## [YOUR INSTRUCTIONS]
Go through the entries below and print, exactly, the lines starting at the one with "robotkarok) terhelhetősége a" and ending at the one with "mechanizmusokon keresztül működtetik.", keeping both ends and no others.

## [EXCERPTED RECORDS]
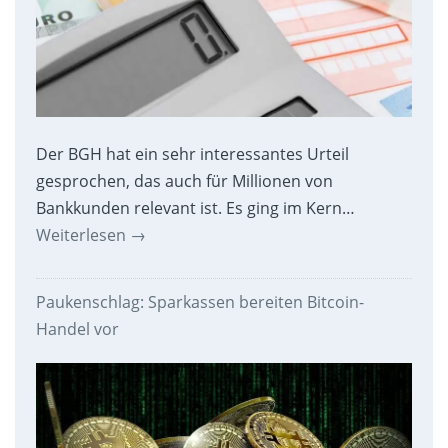
Der BGH hat ein sehr interessantes Urteil
gesprochen, das auch für Millionen von
Bankkunden relevant ist. Es ging im Kern…
Weiterlesen
→
Paukenschlag: Sparkassen bereiten Bitcoin-
Handel vor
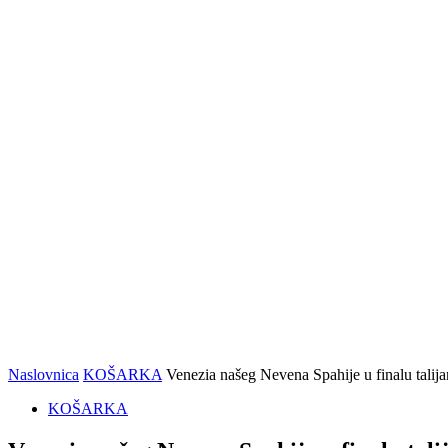
stiže
spektakl
sportova
snage i
kalistenike
Naslovnica
KOŠARKA
Venezia našeg Nevena Spahije u finalu talij
KOŠARKA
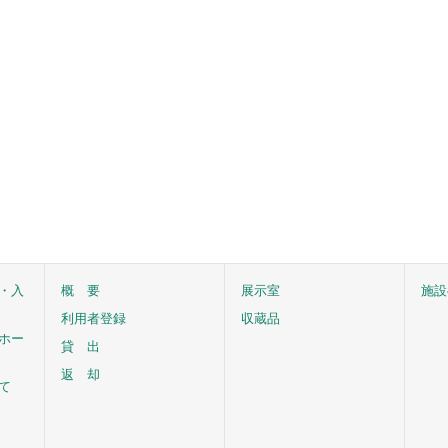
・入
概 要
展示室
施設
利用者登録
収蔵品
ホー
貸 出
返 却
て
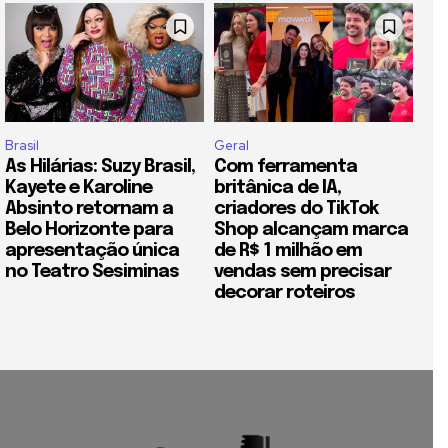
Brasil
Geral
As Hilárias: Suzy Brasil,
Com ferramenta
Kayete e Karoline
britânica de IA,
Absinto retornam a
criadores do TikTok
Belo Horizonte para
Shop alcançam marca
apresentação única
de R$ 1 milhão em
no Teatro Sesiminas
vendas sem precisar
decorar roteiros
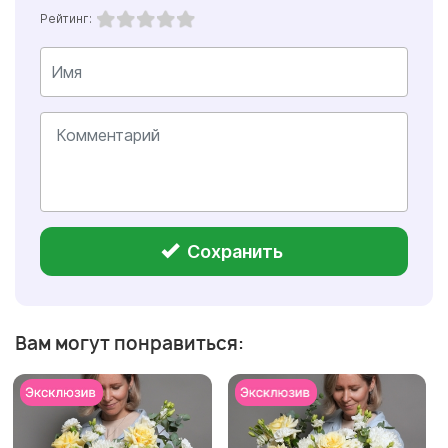
Рейтинг:
Сохранить
Вам могут понравиться:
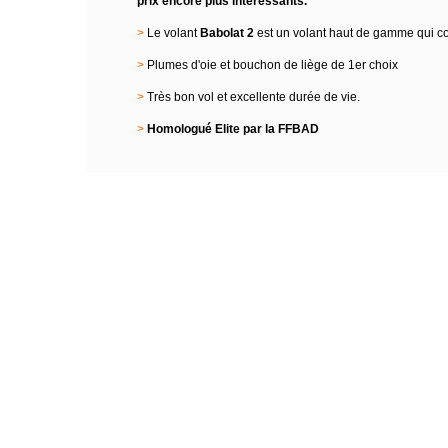
prix encore plus intéressants.
>
Le volant
Babolat 2
est un volant haut de gamme qui co
>
Plumes d'oie et bouchon de liège de 1er choix
>
Très bon vol et excellente durée de vie.
>
Homologué Elite par la FFBAD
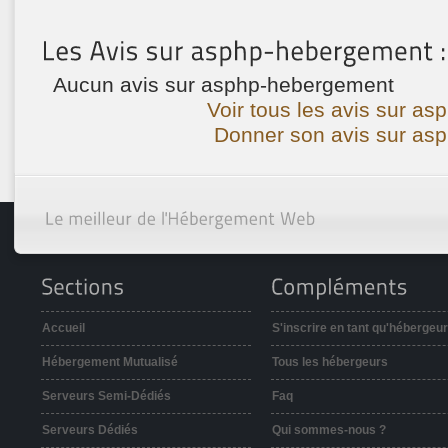
Aucun avis sur asphp-hebergement
Voir tous les avis sur a
Donner son avis sur as
Accueil
S'inscrire en tant qu'hébergeur
Hébergement Mutualisé
Tous les hébergeurs
Serveurs Semi-Dédiés
Faq
Serveurs Dédiés
Qui sommes-nous ?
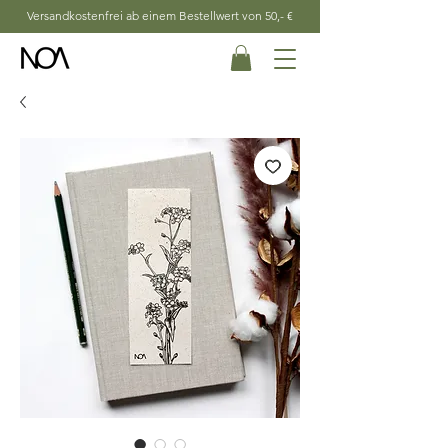
Versandkostenfrei ab einem Bestellwert von 50,- €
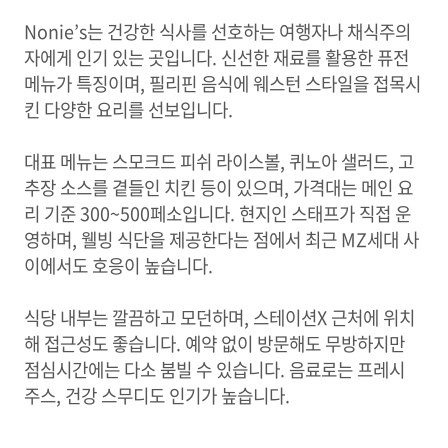
Nonie’s는 건강한 식사를 선호하는 여행자나 채식주의
자에게 인기 있는 곳입니다. 신선한 재료를 활용한 퓨전
메뉴가 특징이며, 필리핀 음식에 웨스턴 스타일을 접목시
킨 다양한 요리를 선보입니다.
대표 메뉴는 스모크드 피쉬 라이스볼, 퀴노아 샐러드, 고
추장 소스를 곁들인 치킨 등이 있으며, 가격대는 메인 요
리 기준 300~500페소입니다. 현지인 스태프가 직접 운
영하며, 웰빙 식단을 제공한다는 점에서 최근 MZ세대 사
이에서도 호응이 높습니다.
식당 내부는 깔끔하고 모던하며, 스테이션X 근처에 위치
해 접근성도 좋습니다. 예약 없이 방문해도 무방하지만
점심시간에는 다소 붐빌 수 있습니다. 음료로는 프레시
주스, 건강 스무디도 인기가 높습니다.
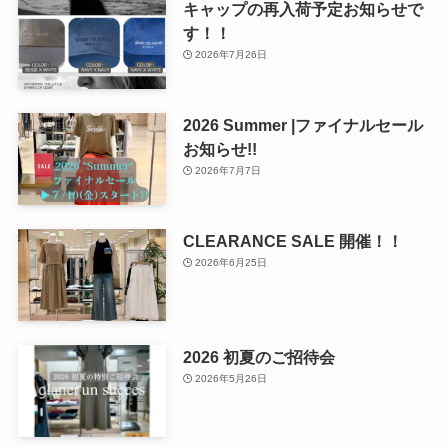
キャップの再入荷予定お知らせで
す！！
2026年7月26日
2026 Summer |ファイナルセール
お知らせ!!
2026年7月7日
CLEARANCE SALE 開催！！
2026年6月25日
2026 初夏のご招待会
2026年5月26日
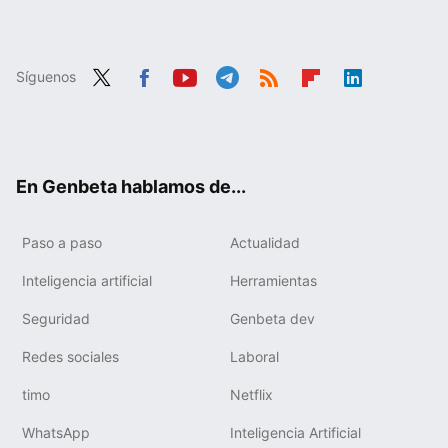
Síguenos
Twit
Fac
You
Tele
RSS
Flip
Link
ter
ebo
tub
gra
boa
edIn
ok
e
m
rd
En Genbeta hablamos de...
Paso a paso
Actualidad
Inteligencia artificial
Herramientas
Seguridad
Genbeta dev
Redes sociales
Laboral
timo
Netflix
WhatsApp
Inteligencia Artificial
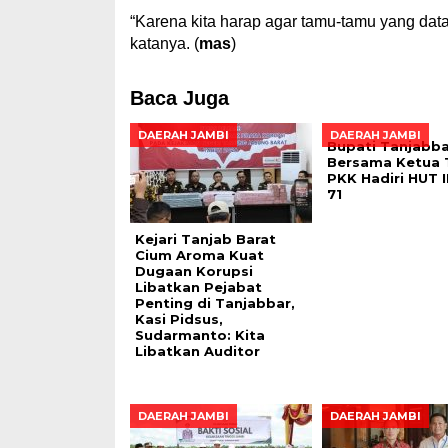
“Karena kita harap agar tamu-tamu yang dat
katanya. (
mas
)
Baca Juga
DAERAH JAMBI
DAERAH JAMBI
Bupati Tanjabba
Bersama Ketua 
PKK Hadiri HUT I
71
Kejari Tanjab Barat
Cium Aroma Kuat
Dugaan Korupsi
Libatkan Pejabat
Penting di Tanjabbar,
Kasi Pidsus,
Sudarmanto: Kita
Libatkan Auditor
DAERAH JAMBI
DAERAH JAMBI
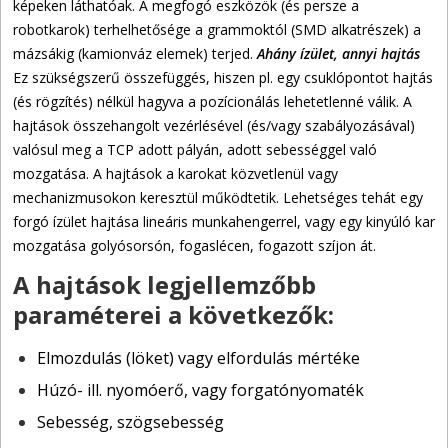
képeken láthatóak. A megfogó eszközök (és persze a
robotkarok) terhelhetősége a grammoktól (SMD alkatrészek) a
mázsákig (kamionváz elemek) terjed.
Ahány ízület, annyi hajtás
Ez szükségszerű összefüggés, hiszen pl. egy csuklópontot hajtás
(és rögzítés) nélkül hagyva a pozícionálás lehetetlenné válik. A
hajtások összehangolt vezérlésével (és/vagy szabályozásával)
valósul meg a TCP adott pályán, adott sebességgel való
mozgatása. A hajtások a karokat közvetlenül vagy
mechanizmusokon keresztül működtetik. Lehetséges tehát egy
forgó ízület hajtása lineáris munkahengerrel, vagy egy kinyúló kar
mozgatása golyósorsón, fogaslécen, fogazott szíjon át.
A hajtások legjellemzőbb
paraméterei a következők:
Elmozdulás (löket) vagy elfordulás mértéke
Húzó- ill. nyomóerő, vagy forgatónyomaték
Sebesség, szögsebesség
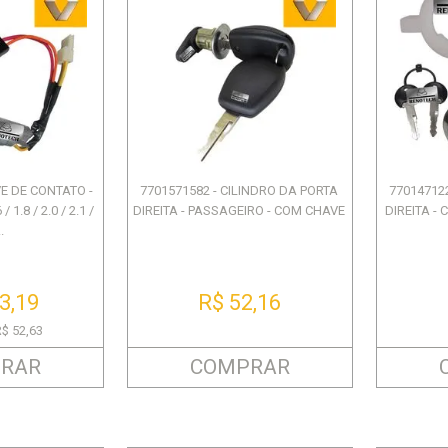
VE DE CONTATO -
7701571582 - CILINDRO DA PORTA
77014712
1.8 / 2.0 / 2.1 /
DIREITA - PASSAGEIRO - COM CHAVE
DIREITA -
.
3,19
R$ 52,16
R$ 52,63
RAR
COMPRAR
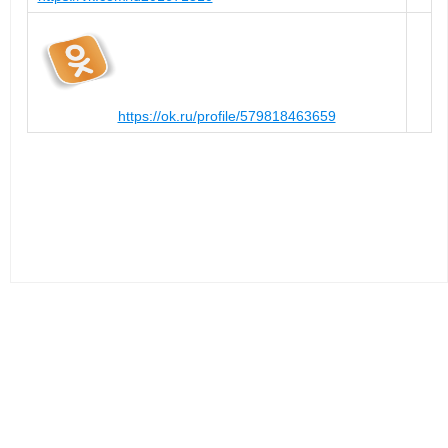
https://ok.ru/profile/579818463659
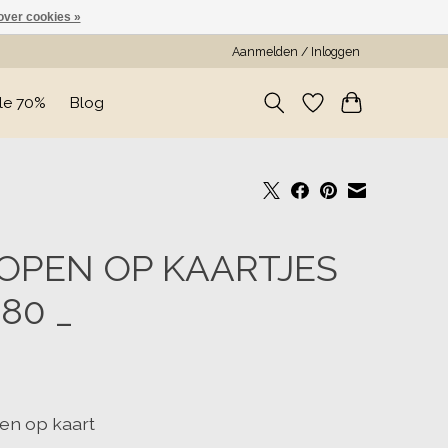
over cookies »
Aanmelden / Inloggen
le 70%
Blog
OPEN OP KAARTJES
980 _
en op kaart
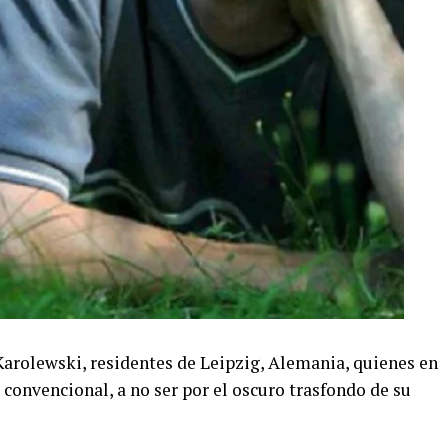
Karolewski, residentes de Leipzig, Alemania, quienes en
 convencional, a no ser por el oscuro trasfondo de su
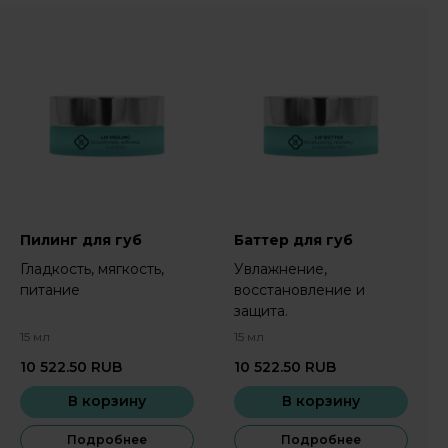
Пилинг для губ
Баттер для губ
Гладкость, мягкость,
Увлажнение,
питание
восстановление и
защита.
15 мл
15 мл
10 522.50
RUB
10 522.50
RUB
В корзину
В корзину
Подробнее
Подробнее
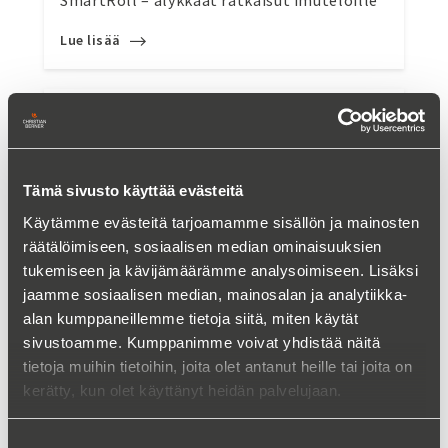
SmartRoll – älykkäät ratkaisut imuteloille
Lue lisää
Tämä sivusto käyttää evästeitä
Käytämme evästeitä tarjoamamme sisällön ja mainosten
räätälöimiseen, sosiaalisen median ominaisuuksien
tukemiseen ja kävijämäärämme analysoimiseen. Lisäksi
jaamme sosiaalisen median, mainosalan ja analytiikka-
alan kumppaneillemme tietoja siitä, miten käytät
sivustoamme. Kumppanimme voivat yhdistää näitä
tietoja muihin tietoihin, joita olet antanut heille tai joita on
SmartTable – älykkäät ratkaisut viiraosalle
kerätty, kun olet käyttänyt heidän palvelujaan.
Lue lisää
Suostumuksen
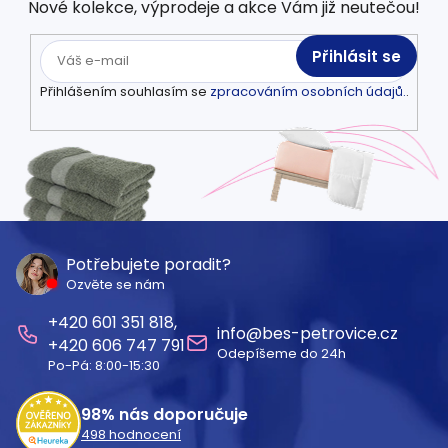
Nové kolekce, výprodeje a akce Vám již neutečou!
Přihlásit se
Přihlášením souhlasím se
zpracováním osobních údajů.
.
Z
á
Potřebujete poradit?
Ozvěte se nám
p
601 351 818
a
info
@
bes-petrovice.cz
606 747 791
Odepíšeme do 24h
t
Po-Pá: 8:00-15:30
í
98%
nás doporučuje
498
hodnocení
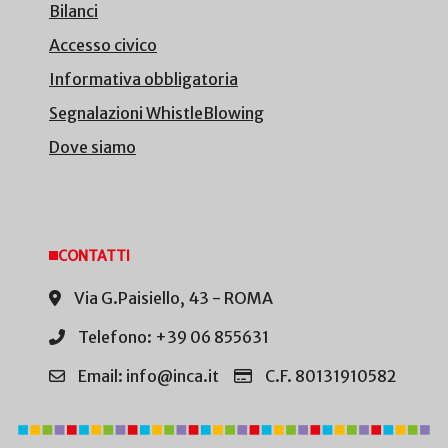
Bilanci
Accesso civico
Informativa obbligatoria
Segnalazioni WhistleBlowing
Dove siamo
CONTATTI
Via G.Paisiello, 43 - ROMA
Telefono: +39 06 855631
Email: info@inca.it
C.F. 80131910582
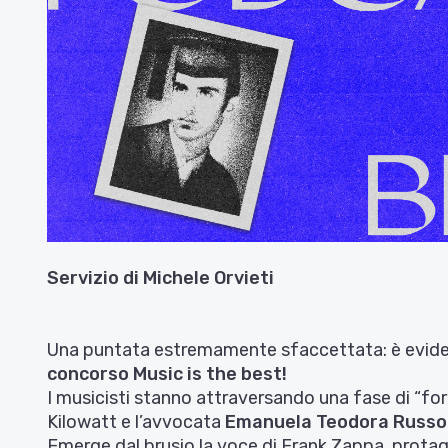
Servizio di
Michele Orvieti
Una puntata estremamente sfaccettata: è evidente
concorso Music is the best!
I musicisti stanno attraversando una fase di “fo
Kilowatt e l’avvocata
Emanuela Teodora Russo
Emerge dal brusio la voce di Frank Zappa, protagon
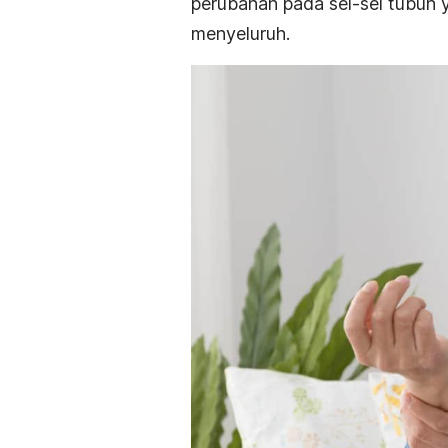
perubahan pada sel-sel tubuh 
menyeluruh.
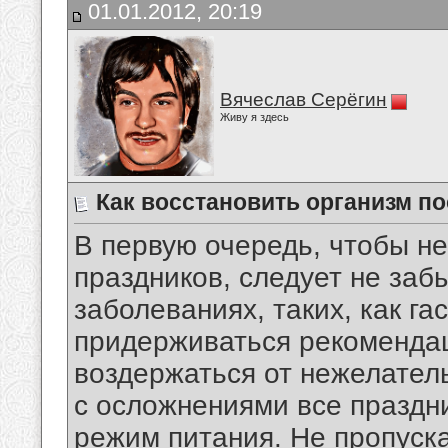
01.01.2012, 20:19
Вячеслав Серёгин
Живу я здесь
Как восстановить организм по
В первую очередь, чтобы не
праздников, следует не заб
заболеваниях, таких, как гас
придерживаться рекоменда
воздержаться от нежелател
с осложнениями все праздн
режим питания. Не пропуск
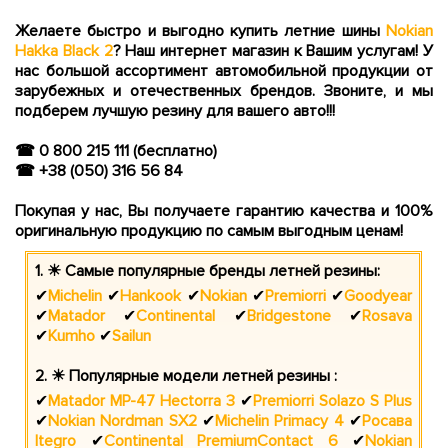
Желаете быстро и выгодно купить летние шины
Nokian
Hakka Black 2
? Hаш интернет магазин к Вашим услугам! У
нас большой ассортимент автомобильной продукции от
зарубежных и отечественных брендов. Звоните, и мы
подберем лучшую резину для вашего авто!!!
☎ 0 800 215 111 (бесплатно)
☎ +38 (050) 316 56 84
Покупая у нас, Вы получаете гарантию качества и 100%
оригинальную продукцию по самым выгодным ценам!
1. ☀ Самые популярные бренды летней резины:
Michelin
Hankook
Nokian
Premiorri
Goodyear
✔
✔
✔
✔
✔
Matador
Continental
Bridgestone
Rosava
✔
✔
✔
✔
Kumho
Sailun
✔
✔
2. ☀ Популярные модели летней резины :
Matador MP-47 Hectorra 3
Premiorri Solazo S Plus
✔
✔
Nokian Nordman SX2
Michelin Primacy 4
Росава
✔
✔
✔
Itegro
Continental PremiumContact 6
Nokian
✔
✔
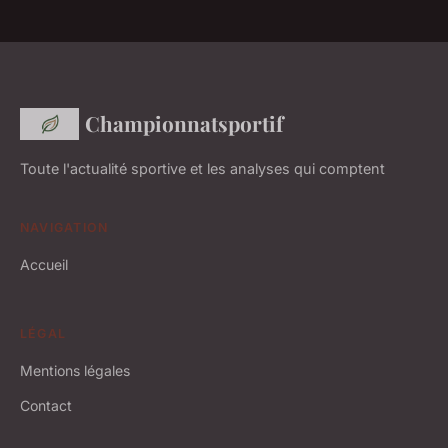
Championnatsportif
Toute l'actualité sportive et les analyses qui comptent
NAVIGATION
Accueil
LÉGAL
Mentions légales
Contact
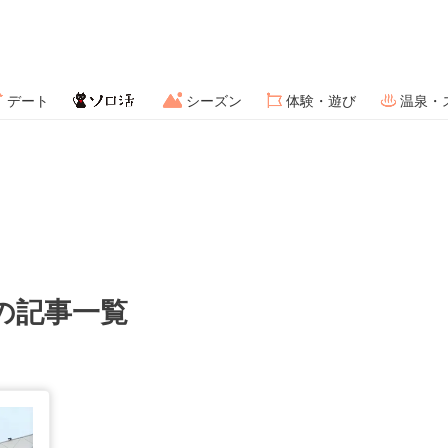
デート
シーズン
体験・遊び
温泉・
の記事一覧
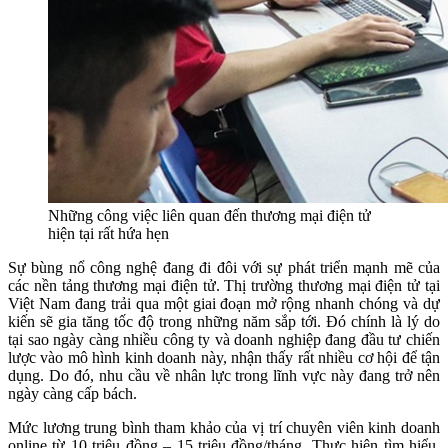
Những công việc liên quan đến thương mại điện tử
hiện tại rất hứa hẹn
Sự bùng nổ công nghệ đang đi đôi với sự phát triển mạnh mẽ của
các nền tảng thương mại điện tử. Thị trường thương mại điện tử tại
Việt Nam đang trải qua một giai đoạn mở rộng nhanh chóng và dự
kiến sẽ gia tăng tốc độ trong những năm sắp tới. Đó chính là lý do
tại sao ngày càng nhiều công ty và doanh nghiệp đang đầu tư chiến
lược vào mô hình kinh doanh này, nhận thấy rất nhiều cơ hội để tận
dụng. Do đó, nhu cầu về nhân lực trong lĩnh vực này đang trở nên
ngày càng cấp bách.
Mức lương trung bình tham khảo của vị trí chuyên viên kinh doanh
online từ 10 triệu đồng – 15 triệu đồng/tháng. Thực hiện tìm hiểu,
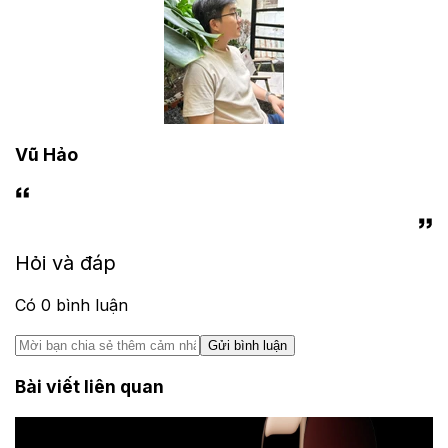
Vũ Hảo
Hỏi và đáp
Có
0
bình luận
Gửi bình luận
Bài viết liên quan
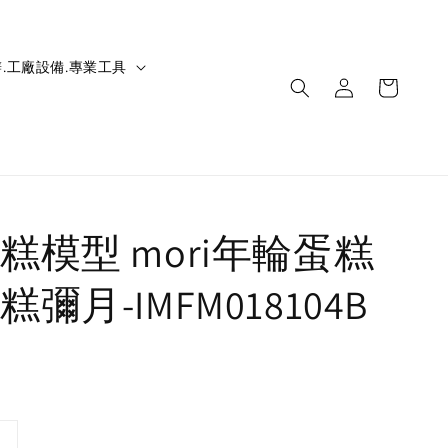
.工廠設備.專業工具
糕模型 mori年輪蛋糕
彌月-IMFM018104B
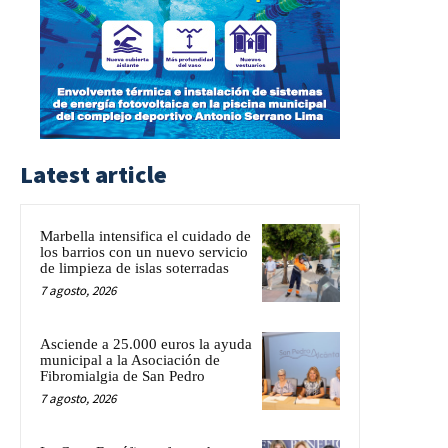
Latest article
Marbella intensifica el cuidado de
los barrios con un nuevo servicio
de limpieza de islas soterradas
7 agosto, 2026
Asciende a 25.000 euros la ayuda
municipal a la Asociación de
Fibromialgia de San Pedro
7 agosto, 2026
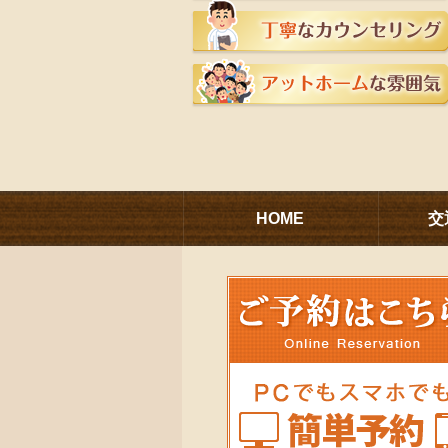
HOME
交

## [RESULT]
robotkarok) terhelhetősége a grammoktól (SMD alkatrészek) a
mázsákig (kamionváz elemek) terjed.
Ahány ízület, annyi hajtás
Ez szükségszerű összefüggés, hiszen pl. egy csuklópontot hajtás
(és rögzítés) nélkül hagyva a pozícionálás lehetetlenné válik. A
hajtások összehangolt vezérlésével (és/vagy szabályozásával)
valósul meg a TCP adott pályán, adott sebességgel való
mozgatása. A hajtások a karokat közvetlenül vagy
mechanizmusokon keresztül működtetik. Lehetséges tehát egy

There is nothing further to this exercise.